■ The data ■
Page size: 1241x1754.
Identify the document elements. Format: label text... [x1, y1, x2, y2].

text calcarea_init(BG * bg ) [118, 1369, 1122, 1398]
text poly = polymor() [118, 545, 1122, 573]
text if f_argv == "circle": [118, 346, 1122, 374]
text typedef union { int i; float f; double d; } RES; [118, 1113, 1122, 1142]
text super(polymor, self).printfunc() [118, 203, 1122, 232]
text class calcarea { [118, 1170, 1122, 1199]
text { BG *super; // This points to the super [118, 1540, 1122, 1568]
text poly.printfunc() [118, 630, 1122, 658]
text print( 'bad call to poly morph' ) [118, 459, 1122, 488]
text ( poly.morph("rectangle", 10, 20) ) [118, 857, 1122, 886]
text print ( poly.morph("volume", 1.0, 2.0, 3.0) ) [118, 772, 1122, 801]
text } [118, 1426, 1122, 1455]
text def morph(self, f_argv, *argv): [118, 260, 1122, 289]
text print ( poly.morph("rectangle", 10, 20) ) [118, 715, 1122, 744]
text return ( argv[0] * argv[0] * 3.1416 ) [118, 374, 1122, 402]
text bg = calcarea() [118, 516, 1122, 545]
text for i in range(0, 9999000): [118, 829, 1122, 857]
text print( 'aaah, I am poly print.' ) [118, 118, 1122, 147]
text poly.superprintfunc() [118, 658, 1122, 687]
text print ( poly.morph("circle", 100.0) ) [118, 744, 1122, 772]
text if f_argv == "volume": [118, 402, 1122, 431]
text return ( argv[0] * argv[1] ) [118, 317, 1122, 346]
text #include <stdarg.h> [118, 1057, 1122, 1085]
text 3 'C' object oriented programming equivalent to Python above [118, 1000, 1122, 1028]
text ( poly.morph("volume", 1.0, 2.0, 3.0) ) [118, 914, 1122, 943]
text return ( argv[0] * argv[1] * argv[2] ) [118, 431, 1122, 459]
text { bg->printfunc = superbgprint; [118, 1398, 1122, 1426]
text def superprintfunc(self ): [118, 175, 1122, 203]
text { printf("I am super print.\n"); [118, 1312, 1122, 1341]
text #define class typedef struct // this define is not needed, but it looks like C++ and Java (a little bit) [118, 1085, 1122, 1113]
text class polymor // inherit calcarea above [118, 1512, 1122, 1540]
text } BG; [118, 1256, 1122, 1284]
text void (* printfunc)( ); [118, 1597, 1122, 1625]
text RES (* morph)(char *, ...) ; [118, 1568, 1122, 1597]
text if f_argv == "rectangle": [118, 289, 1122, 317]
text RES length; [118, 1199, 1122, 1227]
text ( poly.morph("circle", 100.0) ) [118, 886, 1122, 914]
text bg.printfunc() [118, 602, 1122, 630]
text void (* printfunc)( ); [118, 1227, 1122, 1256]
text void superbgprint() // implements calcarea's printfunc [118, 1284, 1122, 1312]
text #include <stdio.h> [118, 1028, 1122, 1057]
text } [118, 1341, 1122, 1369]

---

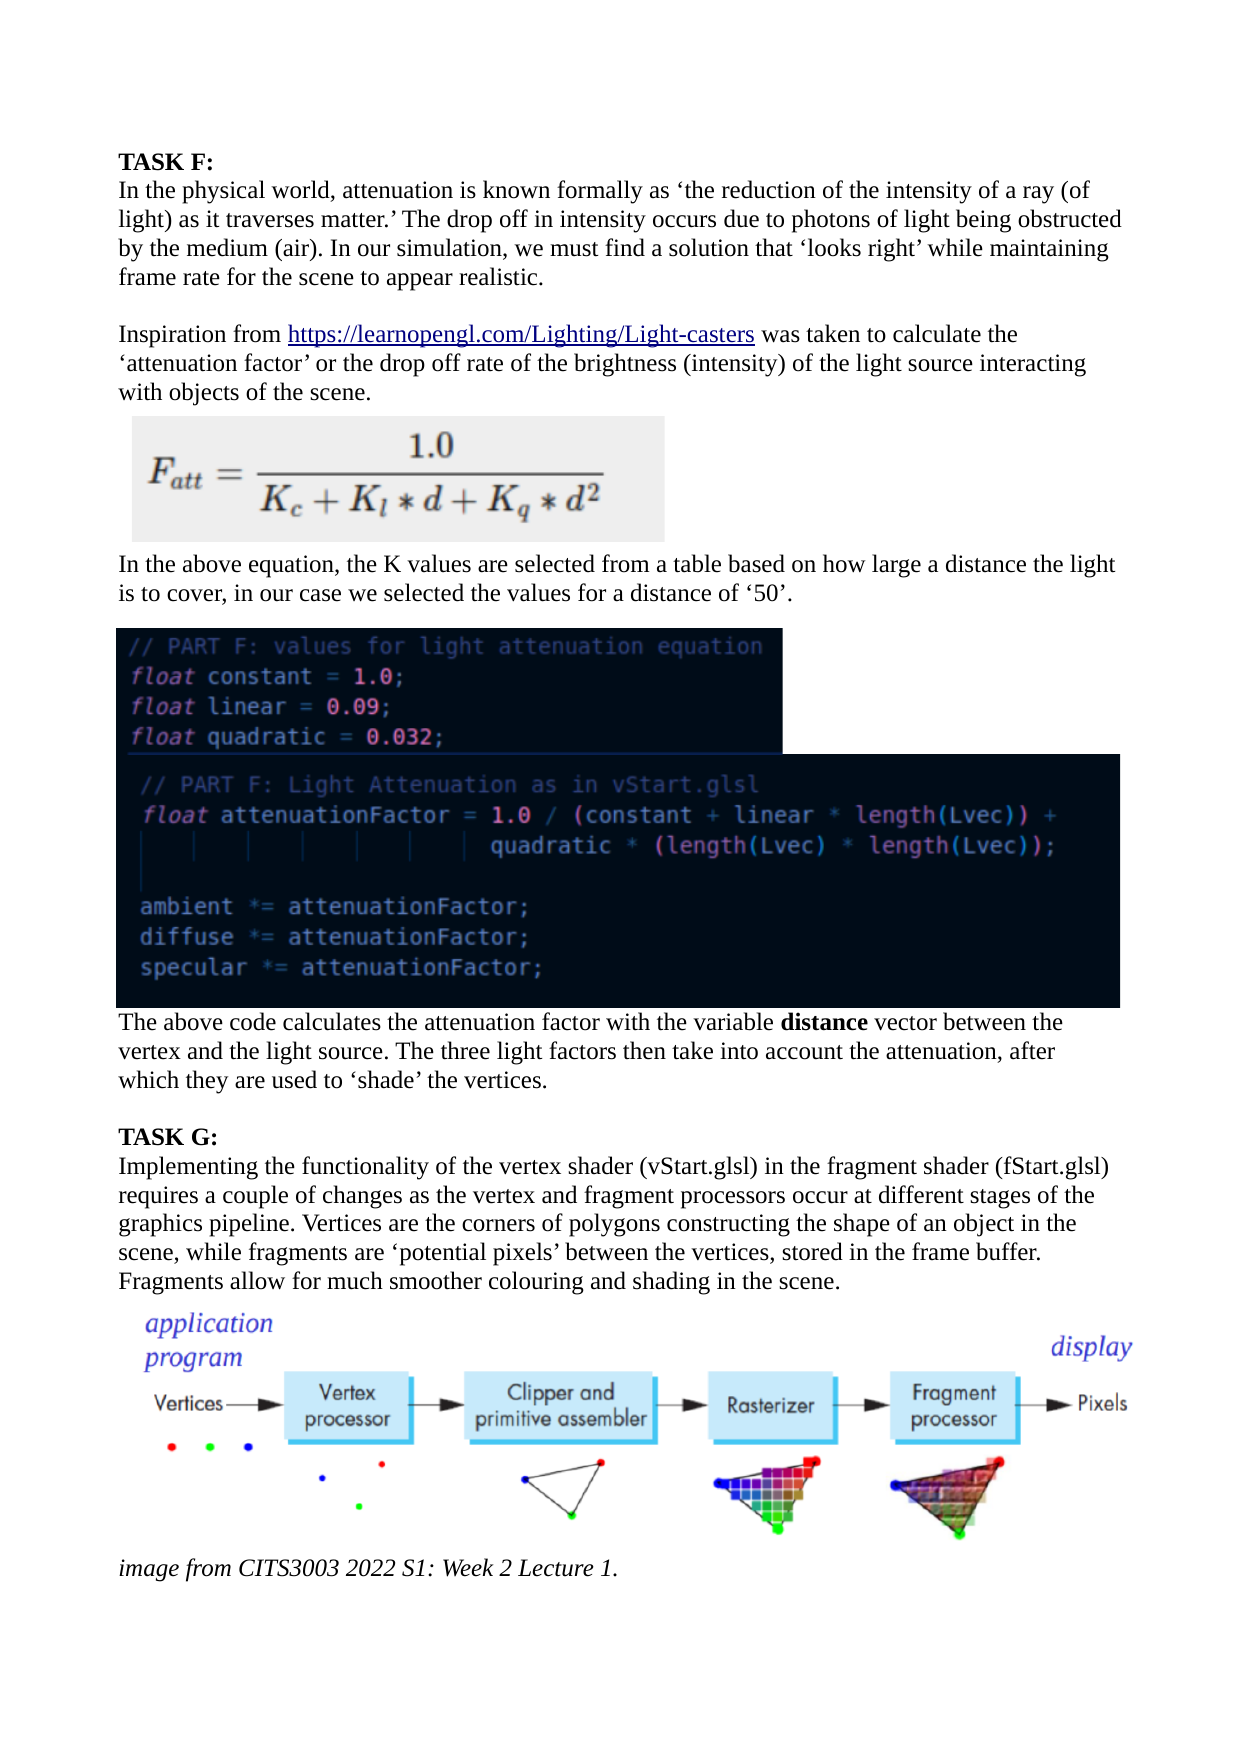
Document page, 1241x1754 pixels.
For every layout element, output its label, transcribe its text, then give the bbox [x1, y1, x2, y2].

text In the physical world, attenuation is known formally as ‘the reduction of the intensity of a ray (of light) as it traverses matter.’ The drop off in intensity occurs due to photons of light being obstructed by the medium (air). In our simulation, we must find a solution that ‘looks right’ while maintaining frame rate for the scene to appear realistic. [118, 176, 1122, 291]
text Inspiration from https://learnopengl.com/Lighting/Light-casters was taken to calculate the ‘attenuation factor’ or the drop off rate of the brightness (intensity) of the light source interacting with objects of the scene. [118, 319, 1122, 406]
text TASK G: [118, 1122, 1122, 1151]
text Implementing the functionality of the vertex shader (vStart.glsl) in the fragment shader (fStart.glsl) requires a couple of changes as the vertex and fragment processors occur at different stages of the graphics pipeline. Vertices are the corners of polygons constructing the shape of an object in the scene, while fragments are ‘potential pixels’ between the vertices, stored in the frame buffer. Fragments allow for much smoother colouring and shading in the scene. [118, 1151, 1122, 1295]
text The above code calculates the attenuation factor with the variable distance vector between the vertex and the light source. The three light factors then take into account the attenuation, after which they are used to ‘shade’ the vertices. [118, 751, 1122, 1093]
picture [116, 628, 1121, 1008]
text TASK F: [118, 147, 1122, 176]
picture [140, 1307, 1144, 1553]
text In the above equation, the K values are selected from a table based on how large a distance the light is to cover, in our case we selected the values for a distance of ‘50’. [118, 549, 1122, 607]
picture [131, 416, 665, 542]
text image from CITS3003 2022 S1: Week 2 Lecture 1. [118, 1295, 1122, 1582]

---

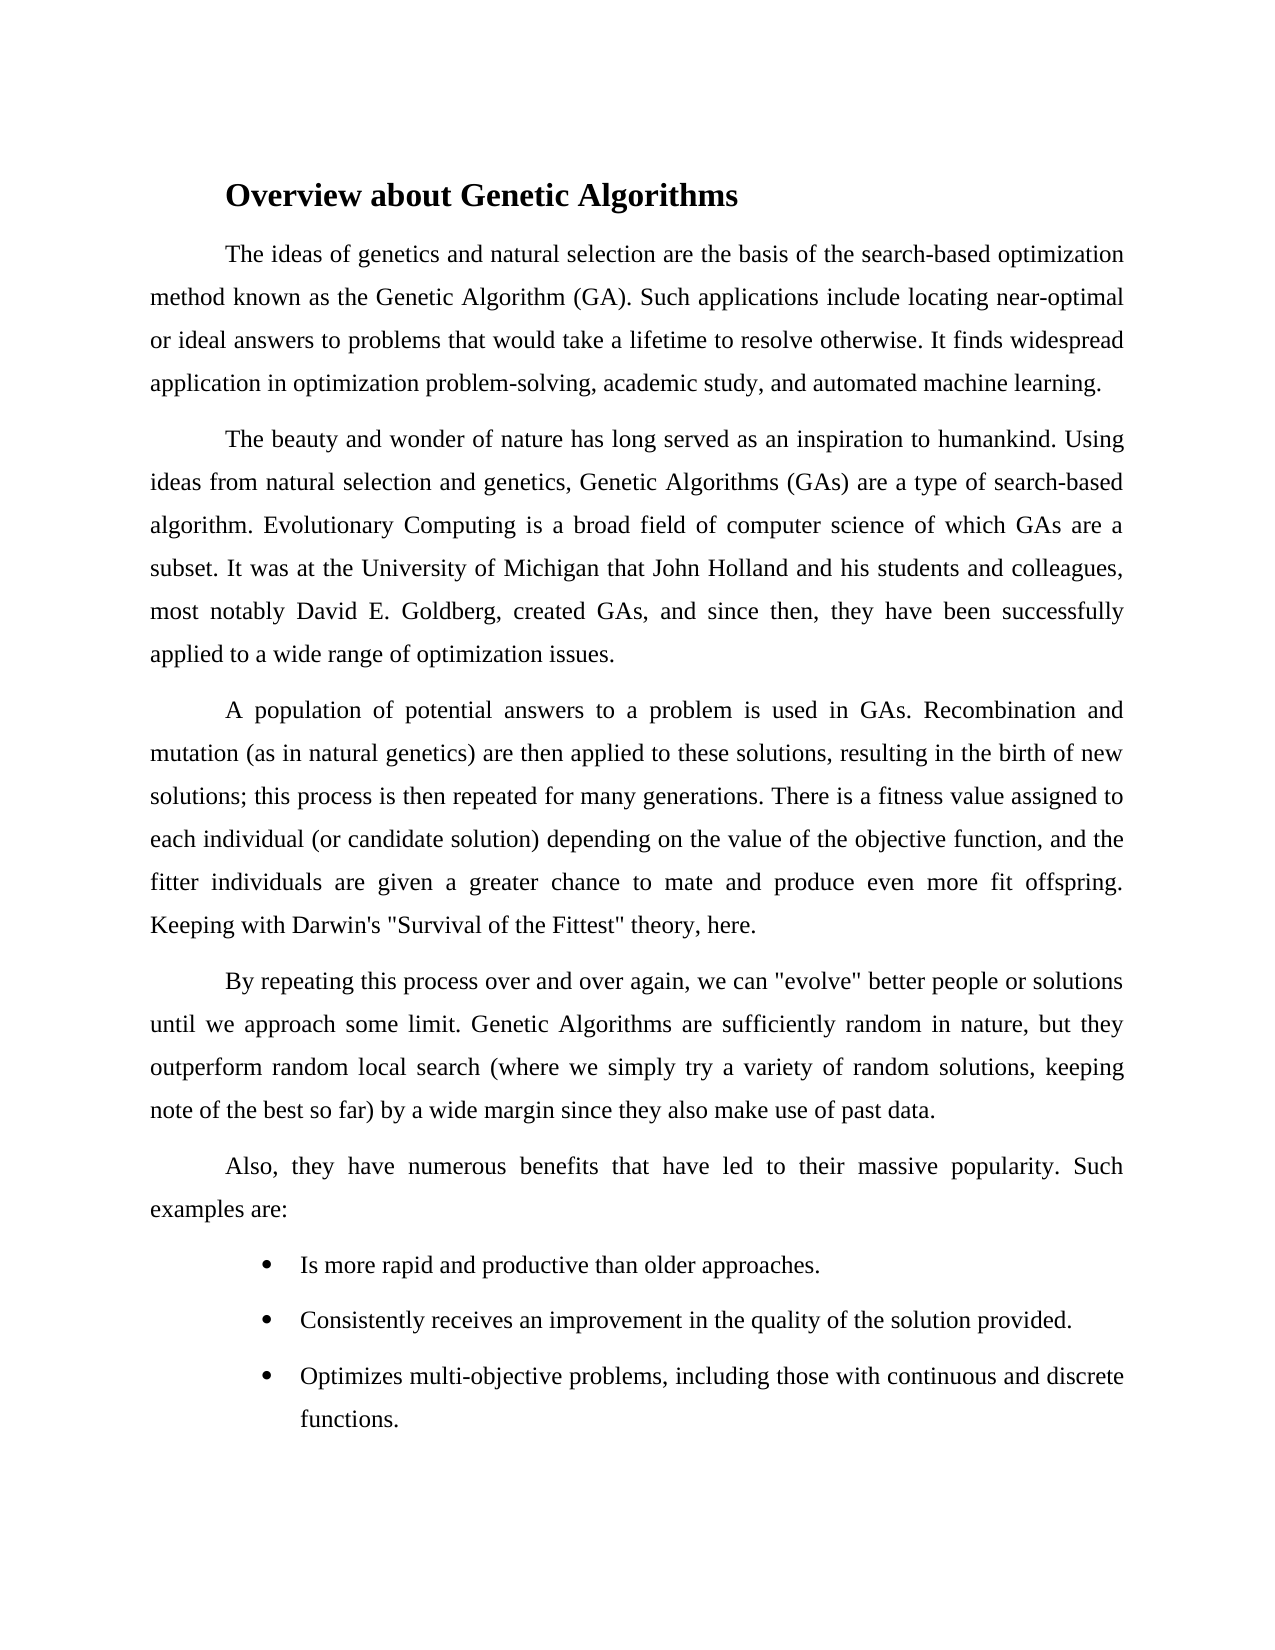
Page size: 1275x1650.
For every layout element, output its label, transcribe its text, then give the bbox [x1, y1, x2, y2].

■ Exercise ■
Give back the data from the line containing "Page size: 1241x1754." through the line containing "1312, 1122, 1341]", both included, with every "poly.morph" changed to "poly.reshape" and nothing else altered. Return only those lines.

■ Task result ■
Page size: 1241x1754.
Identify the document elements. Format: label text... [x1, y1, x2, y2].

text calcarea_init(BG * bg ) [118, 1369, 1122, 1398]
text poly = polymor() [118, 545, 1122, 573]
text if f_argv == "circle": [118, 346, 1122, 374]
text typedef union { int i; float f; double d; } RES; [118, 1113, 1122, 1142]
text super(polymor, self).printfunc() [118, 203, 1122, 232]
text class calcarea { [118, 1170, 1122, 1199]
text { BG *super; // This points to the super [118, 1540, 1122, 1568]
text poly.printfunc() [118, 630, 1122, 658]
text print( 'bad call to poly morph' ) [118, 459, 1122, 488]
text ( poly.reshape("rectangle", 10, 20) ) [118, 857, 1122, 886]
text print ( poly.reshape("volume", 1.0, 2.0, 3.0) ) [118, 772, 1122, 801]
text } [118, 1426, 1122, 1455]
text def morph(self, f_argv, *argv): [118, 260, 1122, 289]
text print ( poly.reshape("rectangle", 10, 20) ) [118, 715, 1122, 744]
text return ( argv[0] * argv[0] * 3.1416 ) [118, 374, 1122, 402]
text bg = calcarea() [118, 516, 1122, 545]
text for i in range(0, 9999000): [118, 829, 1122, 857]
text print( 'aaah, I am poly print.' ) [118, 118, 1122, 147]
text poly.superprintfunc() [118, 658, 1122, 687]
text print ( poly.reshape("circle", 100.0) ) [118, 744, 1122, 772]
text if f_argv == "volume": [118, 402, 1122, 431]
text return ( argv[0] * argv[1] ) [118, 317, 1122, 346]
text #include <stdarg.h> [118, 1057, 1122, 1085]
text 3 'C' object oriented programming equivalent to Python above [118, 1000, 1122, 1028]
text ( poly.reshape("volume", 1.0, 2.0, 3.0) ) [118, 914, 1122, 943]
text return ( argv[0] * argv[1] * argv[2] ) [118, 431, 1122, 459]
text { bg->printfunc = superbgprint; [118, 1398, 1122, 1426]
text def superprintfunc(self ): [118, 175, 1122, 203]
text { printf("I am super print.\n"); [118, 1312, 1122, 1341]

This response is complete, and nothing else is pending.